Only once in his four years on campus did Jarrett venture into Nassau Hall. He attended a second-floor meeting on the Mellon Mays Undergraduate Fellowship, which encourages underrepresented students to pursue professorial careers. Jarrett became a Mellon Mays fellow.
Now Jarrett has a first-floor office in Nassau Hall and a determination to ensure that undergraduates continue to have faculty mentors as influential as the ones he himself experienced.
Coming Full Circle
Before his return to Princeton, Jarrett’s scholarly and academic administration career took him up and down the east coast, most recently as the Seryl Kushner Dean of the College of Arts and Science and professor of English at New York University.
Landing back at the University was a surprise. “I never imagined working at Princeton, because when I was a student, it was rare for undergrads to go into a doctoral program here,” he said. “The rhetoric was mostly that you should go off into the world, so to circle back as a faculty member was completely unexpected.”
But his affection for Princeton never wavered. Even though he was a professor elsewhere, he returned to campus for Reunions, kept current through reading the Princeton Alumni Weekly and through contact with colleagues in his field, and amassed a formidable collection of orange ties.

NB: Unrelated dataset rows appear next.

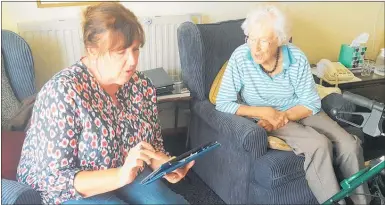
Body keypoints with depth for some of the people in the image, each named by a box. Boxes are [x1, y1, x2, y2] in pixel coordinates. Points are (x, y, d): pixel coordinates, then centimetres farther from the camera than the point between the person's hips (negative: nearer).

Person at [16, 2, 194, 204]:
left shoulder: (142, 85, -5)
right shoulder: (62, 91, -23)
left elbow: (154, 145, 6)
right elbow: (54, 179, -22)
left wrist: (166, 165, -16)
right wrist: (120, 176, -34)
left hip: (127, 176, 5)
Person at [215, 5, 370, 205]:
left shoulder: (297, 58, -14)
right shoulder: (240, 57, -20)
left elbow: (312, 104, -7)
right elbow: (222, 103, -20)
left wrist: (284, 116, -25)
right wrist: (265, 112, -27)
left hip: (299, 113, 3)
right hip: (266, 118, -3)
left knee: (350, 145, -14)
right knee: (318, 145, -28)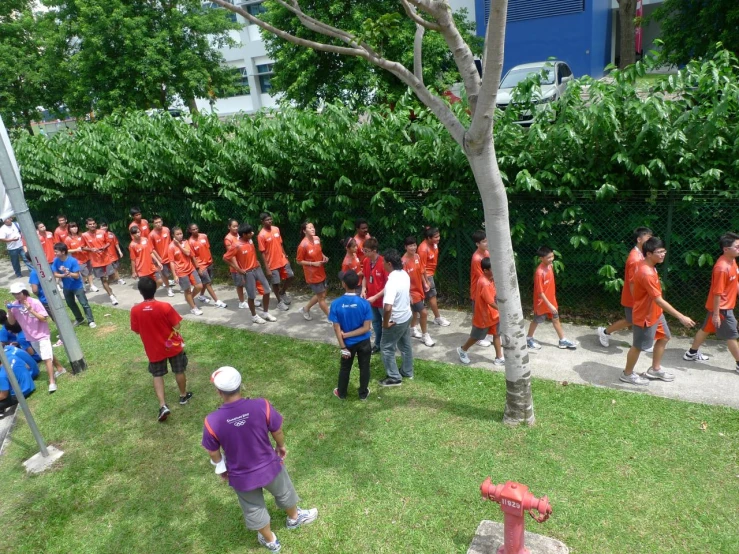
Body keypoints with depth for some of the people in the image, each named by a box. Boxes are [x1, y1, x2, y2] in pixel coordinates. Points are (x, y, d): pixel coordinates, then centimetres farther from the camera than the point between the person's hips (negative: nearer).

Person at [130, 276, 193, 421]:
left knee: (157, 375, 17)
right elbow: (176, 326, -17)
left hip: (154, 349, 2)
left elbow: (136, 331, -3)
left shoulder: (135, 310, -16)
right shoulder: (165, 306, -24)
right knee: (179, 371, 20)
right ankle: (183, 396, 38)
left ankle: (163, 405, 6)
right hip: (173, 346, -1)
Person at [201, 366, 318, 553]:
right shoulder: (261, 406, -27)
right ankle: (295, 518, 62)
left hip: (241, 477, 0)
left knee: (254, 508, 30)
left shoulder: (212, 421, -28)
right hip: (269, 467, 0)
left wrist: (220, 467, 12)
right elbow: (277, 431, -9)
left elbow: (213, 453, -10)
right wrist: (281, 446, 13)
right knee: (284, 493, 33)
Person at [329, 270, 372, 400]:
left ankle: (341, 393, 39)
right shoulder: (364, 303, -19)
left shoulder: (336, 304, -20)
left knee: (345, 368, 21)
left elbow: (337, 329, -16)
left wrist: (343, 347, -9)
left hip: (348, 343, 0)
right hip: (364, 342, 0)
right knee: (364, 368, 19)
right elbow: (366, 328, -18)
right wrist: (347, 335, -14)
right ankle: (363, 393, 36)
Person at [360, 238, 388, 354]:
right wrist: (363, 288, -7)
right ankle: (377, 344, 40)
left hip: (382, 300, -7)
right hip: (370, 299, 7)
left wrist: (375, 297, -23)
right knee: (375, 322, 22)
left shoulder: (383, 263, -25)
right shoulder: (366, 261, -4)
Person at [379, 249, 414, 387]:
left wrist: (386, 323, -22)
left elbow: (387, 308, -38)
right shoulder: (404, 274, -3)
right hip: (407, 316, 9)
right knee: (405, 345, 23)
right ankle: (407, 372, 39)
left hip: (396, 321, -9)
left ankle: (394, 378, 18)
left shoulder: (392, 282, -32)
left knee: (386, 348, 9)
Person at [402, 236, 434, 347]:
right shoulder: (404, 261, -24)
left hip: (418, 288, 8)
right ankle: (425, 336, 9)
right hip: (412, 291, -8)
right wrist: (408, 294, -23)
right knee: (424, 312, -8)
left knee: (415, 311, 24)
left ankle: (413, 330, 44)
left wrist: (425, 283, 11)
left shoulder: (417, 257, -1)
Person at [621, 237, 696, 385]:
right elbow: (659, 300, -33)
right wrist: (681, 317, -32)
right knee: (638, 346, 7)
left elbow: (632, 284, 13)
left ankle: (655, 369, 38)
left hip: (655, 313, 10)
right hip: (645, 316, -10)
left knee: (664, 337, 22)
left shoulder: (647, 266, -1)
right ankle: (627, 374, 26)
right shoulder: (647, 273, -32)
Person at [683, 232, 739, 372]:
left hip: (725, 305, 10)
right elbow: (717, 293, -25)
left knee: (706, 329, 20)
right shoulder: (722, 267, -28)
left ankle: (692, 353, 33)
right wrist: (716, 314, -21)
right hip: (721, 307, -10)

When his children recently visited Princeton, they stopped at his Nassau Hall office. Princeton became not only where Mom and Dad met, but now, where Dad works.
Jarrett’s relationship with the University has evolved as well.
“I was intellectually reared here at Princeton. I am in some ways an embodiment of how Princeton can impact someone’s life,” he said. “I have this fundamental belief that our faculty can continue to have that kind of impact. The fact that I was once a student here gives me great faith in the promise and the success of our faculty. That’s my inspiration.”